3 Haziran 2014 Salı

Fotografçılık tarihi

Fotografçılık tarihi

İLK FOTOĞRFAF:

            Dünya’nın bilinen ilk fotoğrafı, Fransız Ordusu’ndan emekli eski bir subay olan Joseph Nicephore Niepce tarafından 1827 yılının bir yaz günü çekildi. Fotoğrafına haliograph yani güneş çizimi adını veren Niepce’nin fotoğrafında bir kulübenin çatısı üzerindeki güvercin yuvasının bulanık görüntüsü yer alıyordu.
                                 

                                       
                                  
                          İLK FOTOGRAF: Joseph Nicepore Niepce

1813’te ışığa duyarlı bir levha üzerinde, kalıcı görüntüler elde etmeyi başaran Joseph Nicepore Niepce’nin 1827’de çektiği dünyanın bilinen ilk fotoğrafında bir kulübenin çatısı üzerindeki güvercin yuvası görülüyor


                  KARANLIK KUTU:
   
Rönesans devrinde sanatçılar resimde perspektife başvurmaya başlayınca karanlık kutuyu (camera obscura-stenope) buldular. Böylece, ışığın girdiği ufak bir delik aracılığıyla karanlık kutunun öbür ucunda konunun ters çevrilmiş bir görüntüsü görülebiliyordu.




 Camera Obscura

1533 yılında Giovanni Battista Della Porta, önceleri Leonarda da Vinci tarafından ana hatları bildirilen, karanlık kutu genel ilkesinin tanımını yaptı. On beş sene sonra Danielo Barbaro adlı bir Venedikli, karanlık kutunun deliğine bir mercek yerleştirmek suretiyle daha net bir görüntü elde edilebileceğini kanıtladı.    

                                    
                                          Mercek takılı bir karanlık kutu

  FOTOGRAF KİMYASININ KEŞFİ:

18. yüzyılda karanlık kutu, bir ucuna mercek ve diğer ucuna da buzlu cam konularak görüntüyü kutunun dışından görülebilir bir şekilde geliştirildi. Işığın kimyevi maddeler üzerindeki etkisi ve gümüş tuzlarının görüntü saptama duyarlılığı 200 yıl önceden biliniyor ve birçok konularda bundan faydalanılıyordu. 1725 de Johann HeinrichSchulze (1687-1744)

▶ [Sağlanan veriler]:
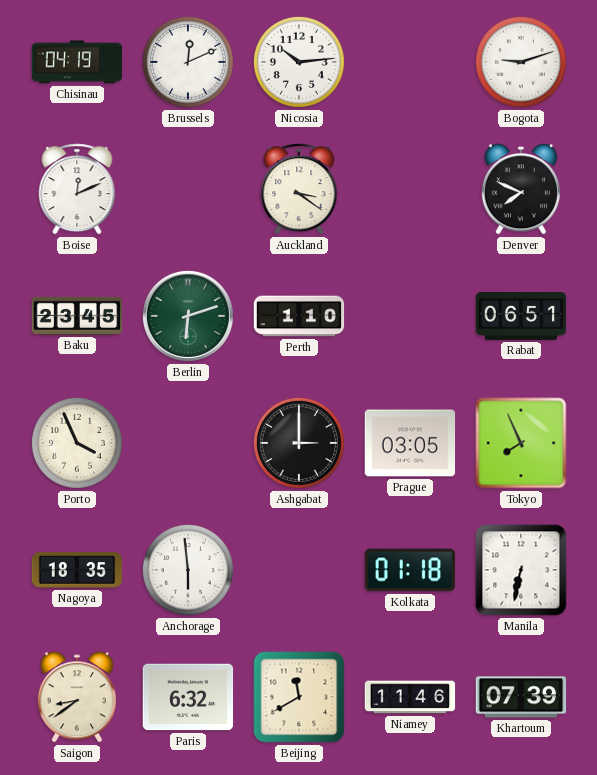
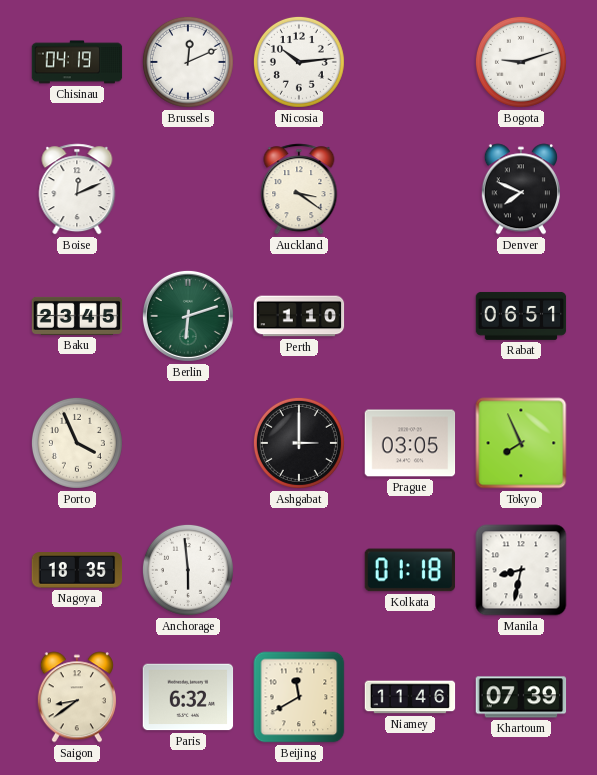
Manila: 6:32 -> 8:32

▶ [Yapılacak iş]:
Fotoğrafçılık tarihi metninde "1533 yılında Giovanni" ile "elde edilebileceğini kanıtladı." arasındaki bölümü, bu iki ifade de dahil olmak üzere hiçbir değişiklik yapmadan yeniden yazın. Liste, metinden bağımsız ayrı bir malzemedir.

▶ [Doğru yanıt]:
1533 yılında Giovanni Battista Della Porta, önceleri Leonarda da Vinci tarafından ana hatları bildirilen, karanlık kutu genel ilkesinin tanımını yaptı. On beş sene sonra Danielo Barbaro adlı bir Venedikli, karanlık kutunun deliğine bir mercek yerleştirmek suretiyle daha net bir görüntü elde edilebileceğini kanıtladı.